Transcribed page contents

※

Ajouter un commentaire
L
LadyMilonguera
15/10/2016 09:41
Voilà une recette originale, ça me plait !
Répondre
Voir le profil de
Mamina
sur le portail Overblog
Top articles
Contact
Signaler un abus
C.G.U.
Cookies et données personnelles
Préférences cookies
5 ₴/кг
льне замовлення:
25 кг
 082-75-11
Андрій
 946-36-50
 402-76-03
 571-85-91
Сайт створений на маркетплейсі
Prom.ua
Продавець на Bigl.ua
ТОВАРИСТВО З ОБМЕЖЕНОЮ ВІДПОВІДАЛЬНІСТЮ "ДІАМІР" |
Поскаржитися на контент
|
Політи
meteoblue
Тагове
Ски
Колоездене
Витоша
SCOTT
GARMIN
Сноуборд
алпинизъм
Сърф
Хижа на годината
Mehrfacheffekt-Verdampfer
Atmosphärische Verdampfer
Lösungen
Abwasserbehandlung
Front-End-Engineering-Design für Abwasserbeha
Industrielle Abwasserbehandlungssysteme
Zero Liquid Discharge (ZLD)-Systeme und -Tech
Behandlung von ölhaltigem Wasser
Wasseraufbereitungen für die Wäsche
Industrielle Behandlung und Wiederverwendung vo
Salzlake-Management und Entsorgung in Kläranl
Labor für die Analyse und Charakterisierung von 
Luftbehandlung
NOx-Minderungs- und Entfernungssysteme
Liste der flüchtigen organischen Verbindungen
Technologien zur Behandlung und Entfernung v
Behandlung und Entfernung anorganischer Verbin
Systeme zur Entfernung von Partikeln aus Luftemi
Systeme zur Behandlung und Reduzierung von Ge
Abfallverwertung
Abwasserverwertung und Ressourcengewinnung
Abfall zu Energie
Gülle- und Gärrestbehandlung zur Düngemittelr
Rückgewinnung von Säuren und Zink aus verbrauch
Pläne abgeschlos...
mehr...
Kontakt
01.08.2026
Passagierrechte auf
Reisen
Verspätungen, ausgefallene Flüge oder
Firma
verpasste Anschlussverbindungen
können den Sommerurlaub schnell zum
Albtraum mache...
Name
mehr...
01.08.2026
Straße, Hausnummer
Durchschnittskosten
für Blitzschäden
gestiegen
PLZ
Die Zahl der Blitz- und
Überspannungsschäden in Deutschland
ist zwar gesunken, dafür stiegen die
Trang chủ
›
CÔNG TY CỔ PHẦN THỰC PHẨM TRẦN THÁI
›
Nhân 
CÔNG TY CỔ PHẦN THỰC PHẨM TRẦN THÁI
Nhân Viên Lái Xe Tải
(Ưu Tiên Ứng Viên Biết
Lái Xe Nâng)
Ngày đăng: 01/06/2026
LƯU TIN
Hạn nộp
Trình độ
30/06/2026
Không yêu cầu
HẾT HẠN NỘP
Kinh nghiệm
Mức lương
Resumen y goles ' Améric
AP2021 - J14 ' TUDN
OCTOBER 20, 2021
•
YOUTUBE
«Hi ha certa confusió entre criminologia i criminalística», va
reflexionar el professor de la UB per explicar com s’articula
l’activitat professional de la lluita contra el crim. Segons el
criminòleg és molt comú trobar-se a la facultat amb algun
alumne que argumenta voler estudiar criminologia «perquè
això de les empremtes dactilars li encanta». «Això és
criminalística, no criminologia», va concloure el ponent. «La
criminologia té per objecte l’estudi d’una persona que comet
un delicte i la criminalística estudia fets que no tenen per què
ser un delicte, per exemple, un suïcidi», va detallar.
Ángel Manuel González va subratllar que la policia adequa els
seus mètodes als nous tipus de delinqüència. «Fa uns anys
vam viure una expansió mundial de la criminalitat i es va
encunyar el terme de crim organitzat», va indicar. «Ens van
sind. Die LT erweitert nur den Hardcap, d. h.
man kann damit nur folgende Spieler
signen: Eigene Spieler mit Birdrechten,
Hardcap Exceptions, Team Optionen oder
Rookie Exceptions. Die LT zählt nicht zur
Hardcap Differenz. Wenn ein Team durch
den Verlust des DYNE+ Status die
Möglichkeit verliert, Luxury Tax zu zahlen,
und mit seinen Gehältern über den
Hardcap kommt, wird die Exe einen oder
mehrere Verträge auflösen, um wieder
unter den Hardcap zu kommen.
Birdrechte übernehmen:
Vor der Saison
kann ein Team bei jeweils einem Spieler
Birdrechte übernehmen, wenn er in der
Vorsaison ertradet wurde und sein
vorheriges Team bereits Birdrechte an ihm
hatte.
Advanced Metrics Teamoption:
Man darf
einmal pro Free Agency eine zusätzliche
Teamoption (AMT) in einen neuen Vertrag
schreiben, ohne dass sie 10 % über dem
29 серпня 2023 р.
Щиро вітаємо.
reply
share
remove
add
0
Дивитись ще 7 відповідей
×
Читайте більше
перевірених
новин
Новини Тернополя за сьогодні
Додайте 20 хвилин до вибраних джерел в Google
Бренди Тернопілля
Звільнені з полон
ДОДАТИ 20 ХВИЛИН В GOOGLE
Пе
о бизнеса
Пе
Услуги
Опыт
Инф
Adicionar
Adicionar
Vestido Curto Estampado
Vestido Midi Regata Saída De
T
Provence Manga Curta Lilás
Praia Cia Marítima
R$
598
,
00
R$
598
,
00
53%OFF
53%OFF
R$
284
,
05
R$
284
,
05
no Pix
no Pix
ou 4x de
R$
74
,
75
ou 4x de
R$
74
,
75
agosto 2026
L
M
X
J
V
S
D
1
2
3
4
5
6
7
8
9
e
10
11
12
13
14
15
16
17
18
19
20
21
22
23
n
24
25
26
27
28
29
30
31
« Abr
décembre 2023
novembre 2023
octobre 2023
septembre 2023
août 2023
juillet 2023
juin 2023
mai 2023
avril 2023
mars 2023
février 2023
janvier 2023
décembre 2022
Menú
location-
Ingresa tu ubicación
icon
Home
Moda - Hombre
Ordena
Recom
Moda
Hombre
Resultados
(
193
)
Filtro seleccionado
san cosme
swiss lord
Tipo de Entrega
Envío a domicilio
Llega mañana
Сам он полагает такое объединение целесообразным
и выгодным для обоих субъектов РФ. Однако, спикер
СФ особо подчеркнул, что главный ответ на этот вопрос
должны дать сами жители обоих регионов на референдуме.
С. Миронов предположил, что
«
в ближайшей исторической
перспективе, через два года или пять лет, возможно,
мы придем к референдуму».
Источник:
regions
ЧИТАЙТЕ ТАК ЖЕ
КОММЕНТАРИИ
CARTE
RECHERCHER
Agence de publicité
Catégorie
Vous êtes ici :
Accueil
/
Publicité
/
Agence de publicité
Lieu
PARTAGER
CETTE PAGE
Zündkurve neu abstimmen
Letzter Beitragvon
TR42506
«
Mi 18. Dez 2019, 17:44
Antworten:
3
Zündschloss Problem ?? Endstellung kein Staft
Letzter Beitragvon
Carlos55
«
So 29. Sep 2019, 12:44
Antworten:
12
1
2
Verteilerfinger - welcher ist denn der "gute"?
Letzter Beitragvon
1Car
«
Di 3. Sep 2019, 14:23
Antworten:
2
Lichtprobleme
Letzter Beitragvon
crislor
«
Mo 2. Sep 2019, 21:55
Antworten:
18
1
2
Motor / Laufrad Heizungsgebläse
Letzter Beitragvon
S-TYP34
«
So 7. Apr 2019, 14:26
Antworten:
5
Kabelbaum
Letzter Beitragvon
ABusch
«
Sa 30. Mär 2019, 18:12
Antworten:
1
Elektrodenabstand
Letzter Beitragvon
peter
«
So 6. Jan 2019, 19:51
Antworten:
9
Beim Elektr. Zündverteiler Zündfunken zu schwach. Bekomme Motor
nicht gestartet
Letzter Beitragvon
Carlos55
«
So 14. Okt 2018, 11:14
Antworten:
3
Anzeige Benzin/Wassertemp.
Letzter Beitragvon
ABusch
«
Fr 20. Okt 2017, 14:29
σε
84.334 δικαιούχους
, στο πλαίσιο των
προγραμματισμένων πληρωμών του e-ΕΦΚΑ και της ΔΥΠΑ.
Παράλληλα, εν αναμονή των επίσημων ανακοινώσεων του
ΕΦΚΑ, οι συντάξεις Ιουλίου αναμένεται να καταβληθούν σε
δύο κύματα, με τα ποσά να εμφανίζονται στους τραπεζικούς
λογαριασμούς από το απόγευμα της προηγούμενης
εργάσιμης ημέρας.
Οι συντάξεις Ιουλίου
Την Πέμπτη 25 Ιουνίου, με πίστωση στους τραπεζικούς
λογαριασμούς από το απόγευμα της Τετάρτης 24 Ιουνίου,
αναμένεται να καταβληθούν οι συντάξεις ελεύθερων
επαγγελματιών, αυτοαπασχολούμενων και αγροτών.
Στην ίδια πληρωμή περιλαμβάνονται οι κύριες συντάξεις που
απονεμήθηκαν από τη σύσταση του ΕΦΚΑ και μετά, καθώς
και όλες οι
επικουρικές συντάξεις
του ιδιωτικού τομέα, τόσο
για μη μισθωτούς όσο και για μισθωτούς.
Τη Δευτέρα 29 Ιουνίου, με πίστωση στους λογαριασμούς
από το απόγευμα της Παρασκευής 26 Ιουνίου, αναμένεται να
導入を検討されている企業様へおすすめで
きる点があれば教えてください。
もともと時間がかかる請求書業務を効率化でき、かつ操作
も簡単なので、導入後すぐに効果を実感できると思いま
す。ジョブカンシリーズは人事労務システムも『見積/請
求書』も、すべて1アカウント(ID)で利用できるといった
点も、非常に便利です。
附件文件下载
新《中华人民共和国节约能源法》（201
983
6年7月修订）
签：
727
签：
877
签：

※

Your instructions: In everything from the start of the items down to the line containing "Systeme zur Behandlung und Reduzierung von Ge", substitute "Leistungen" for "Lösungen" and reproduce those lines with nothing else altered.

Answer box:
Ajouter un commentaire
L
LadyMilonguera
15/10/2016 09:41
Voilà une recette originale, ça me plait !
Répondre
Voir le profil de
Mamina
sur le portail Overblog
Top articles
Contact
Signaler un abus
C.G.U.
Cookies et données personnelles
Préférences cookies
5 ₴/кг
льне замовлення:
25 кг
 082-75-11
Андрій
 946-36-50
 402-76-03
 571-85-91
Сайт створений на маркетплейсі
Prom.ua
Продавець на Bigl.ua
ТОВАРИСТВО З ОБМЕЖЕНОЮ ВІДПОВІДАЛЬНІСТЮ "ДІАМІР" |
Поскаржитися на контент
|
Політи
meteoblue
Тагове
Ски
Колоездене
Витоша
SCOTT
GARMIN
Сноуборд
алпинизъм
Сърф
Хижа на годината
Mehrfacheffekt-Verdampfer
Atmosphärische Verdampfer
Leistungen
Abwasserbehandlung
Front-End-Engineering-Design für Abwasserbeha
Industrielle Abwasserbehandlungssysteme
Zero Liquid Discharge (ZLD)-Systeme und -Tech
Behandlung von ölhaltigem Wasser
Wasseraufbereitungen für die Wäsche
Industrielle Behandlung und Wiederverwendung vo
Salzlake-Management und Entsorgung in Kläranl
Labor für die Analyse und Charakterisierung von 
Luftbehandlung
NOx-Minderungs- und Entfernungssysteme
Liste der flüchtigen organischen Verbindungen
Technologien zur Behandlung und Entfernung v
Behandlung und Entfernung anorganischer Verbin
Systeme zur Entfernung von Partikeln aus Luftemi
Systeme zur Behandlung und Reduzierung von Ge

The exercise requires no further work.